Written task: Pull out each line in the entries below that contains the string "certificates". Matching is case-sensitive.

The data:

==*==

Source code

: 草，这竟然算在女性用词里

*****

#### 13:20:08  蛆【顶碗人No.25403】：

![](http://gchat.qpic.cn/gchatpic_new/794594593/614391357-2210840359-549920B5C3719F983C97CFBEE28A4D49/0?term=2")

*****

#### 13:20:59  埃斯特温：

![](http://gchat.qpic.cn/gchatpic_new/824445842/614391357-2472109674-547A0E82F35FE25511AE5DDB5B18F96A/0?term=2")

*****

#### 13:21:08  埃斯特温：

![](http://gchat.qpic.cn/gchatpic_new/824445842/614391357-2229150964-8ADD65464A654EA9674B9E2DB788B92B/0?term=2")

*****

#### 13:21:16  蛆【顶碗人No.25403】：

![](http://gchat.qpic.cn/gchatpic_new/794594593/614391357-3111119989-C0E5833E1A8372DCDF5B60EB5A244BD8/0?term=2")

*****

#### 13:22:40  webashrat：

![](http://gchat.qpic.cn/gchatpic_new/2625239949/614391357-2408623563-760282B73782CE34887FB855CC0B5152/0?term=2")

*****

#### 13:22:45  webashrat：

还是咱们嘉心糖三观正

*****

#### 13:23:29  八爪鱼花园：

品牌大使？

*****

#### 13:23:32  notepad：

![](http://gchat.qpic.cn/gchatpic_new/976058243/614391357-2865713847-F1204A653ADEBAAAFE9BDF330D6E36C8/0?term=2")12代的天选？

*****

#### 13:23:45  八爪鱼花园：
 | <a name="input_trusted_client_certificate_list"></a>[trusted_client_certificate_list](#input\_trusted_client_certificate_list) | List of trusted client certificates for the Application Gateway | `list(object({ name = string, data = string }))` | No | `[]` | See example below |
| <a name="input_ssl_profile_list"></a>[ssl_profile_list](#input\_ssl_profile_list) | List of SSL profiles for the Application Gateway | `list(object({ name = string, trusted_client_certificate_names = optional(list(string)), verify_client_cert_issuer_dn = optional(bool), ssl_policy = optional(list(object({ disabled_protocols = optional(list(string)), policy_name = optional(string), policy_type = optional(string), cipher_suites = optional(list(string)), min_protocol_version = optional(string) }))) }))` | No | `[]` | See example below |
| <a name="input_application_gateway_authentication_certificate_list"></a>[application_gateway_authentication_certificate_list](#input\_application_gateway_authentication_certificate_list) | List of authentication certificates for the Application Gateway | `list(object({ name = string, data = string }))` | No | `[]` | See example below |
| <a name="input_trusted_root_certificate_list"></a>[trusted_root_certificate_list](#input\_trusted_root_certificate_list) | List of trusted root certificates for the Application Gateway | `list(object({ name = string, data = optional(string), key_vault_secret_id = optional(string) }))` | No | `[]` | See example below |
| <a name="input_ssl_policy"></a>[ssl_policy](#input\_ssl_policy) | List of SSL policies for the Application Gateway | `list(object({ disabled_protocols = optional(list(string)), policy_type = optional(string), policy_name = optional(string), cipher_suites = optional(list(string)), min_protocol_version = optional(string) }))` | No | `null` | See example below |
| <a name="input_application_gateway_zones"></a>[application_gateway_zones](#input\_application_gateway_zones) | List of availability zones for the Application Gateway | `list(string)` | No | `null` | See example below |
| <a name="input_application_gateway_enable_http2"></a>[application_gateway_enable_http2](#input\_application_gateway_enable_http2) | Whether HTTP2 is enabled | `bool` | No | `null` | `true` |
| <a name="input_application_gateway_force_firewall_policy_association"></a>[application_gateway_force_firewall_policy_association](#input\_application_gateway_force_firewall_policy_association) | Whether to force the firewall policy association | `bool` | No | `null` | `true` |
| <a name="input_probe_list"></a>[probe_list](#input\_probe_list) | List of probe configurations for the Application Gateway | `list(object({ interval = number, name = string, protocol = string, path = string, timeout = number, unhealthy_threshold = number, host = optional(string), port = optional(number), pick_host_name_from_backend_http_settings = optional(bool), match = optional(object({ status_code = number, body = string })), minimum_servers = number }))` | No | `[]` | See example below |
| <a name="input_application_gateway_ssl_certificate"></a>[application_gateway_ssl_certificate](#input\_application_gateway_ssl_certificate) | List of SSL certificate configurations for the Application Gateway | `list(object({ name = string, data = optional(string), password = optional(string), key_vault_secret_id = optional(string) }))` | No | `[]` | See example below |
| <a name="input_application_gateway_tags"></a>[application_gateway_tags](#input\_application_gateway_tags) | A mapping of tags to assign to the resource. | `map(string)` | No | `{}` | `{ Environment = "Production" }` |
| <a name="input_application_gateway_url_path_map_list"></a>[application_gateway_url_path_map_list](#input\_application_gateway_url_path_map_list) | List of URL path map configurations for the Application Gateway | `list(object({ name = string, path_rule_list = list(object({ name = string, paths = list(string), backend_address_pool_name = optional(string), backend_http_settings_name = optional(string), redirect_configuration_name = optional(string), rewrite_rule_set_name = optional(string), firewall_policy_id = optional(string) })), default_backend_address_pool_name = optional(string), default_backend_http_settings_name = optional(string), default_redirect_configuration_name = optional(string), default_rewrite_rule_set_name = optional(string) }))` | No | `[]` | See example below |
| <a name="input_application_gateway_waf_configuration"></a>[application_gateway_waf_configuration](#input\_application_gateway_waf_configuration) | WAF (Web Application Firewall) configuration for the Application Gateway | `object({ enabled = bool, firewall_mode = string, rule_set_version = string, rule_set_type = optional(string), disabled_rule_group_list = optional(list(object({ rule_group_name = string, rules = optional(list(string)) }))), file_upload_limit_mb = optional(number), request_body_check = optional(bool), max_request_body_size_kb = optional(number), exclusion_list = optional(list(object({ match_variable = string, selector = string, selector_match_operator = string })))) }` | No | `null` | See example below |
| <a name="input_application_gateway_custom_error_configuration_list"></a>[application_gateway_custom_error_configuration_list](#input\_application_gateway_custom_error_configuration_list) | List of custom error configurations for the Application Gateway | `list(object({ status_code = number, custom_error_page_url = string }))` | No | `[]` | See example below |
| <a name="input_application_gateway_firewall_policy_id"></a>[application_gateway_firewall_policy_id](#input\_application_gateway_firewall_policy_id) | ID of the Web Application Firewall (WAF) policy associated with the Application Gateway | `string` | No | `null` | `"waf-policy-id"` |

==*==

Task answer:
 | <a name="input_trusted_client_certificate_list"></a>[trusted_client_certificate_list](#input\_trusted_client_certificate_list) | List of trusted client certificates for the Application Gateway | `list(object({ name = string, data = string }))` | No | `[]` | See example below |
| <a name="input_application_gateway_authentication_certificate_list"></a>[application_gateway_authentication_certificate_list](#input\_application_gateway_authentication_certificate_list) | List of authentication certificates for the Application Gateway | `list(object({ name = string, data = string }))` | No | `[]` | See example below |
| <a name="input_trusted_root_certificate_list"></a>[trusted_root_certificate_list](#input\_trusted_root_certificate_list) | List of trusted root certificates for the Application Gateway | `list(object({ name = string, data = optional(string), key_vault_secret_id = optional(string) }))` | No | `[]` | See example below |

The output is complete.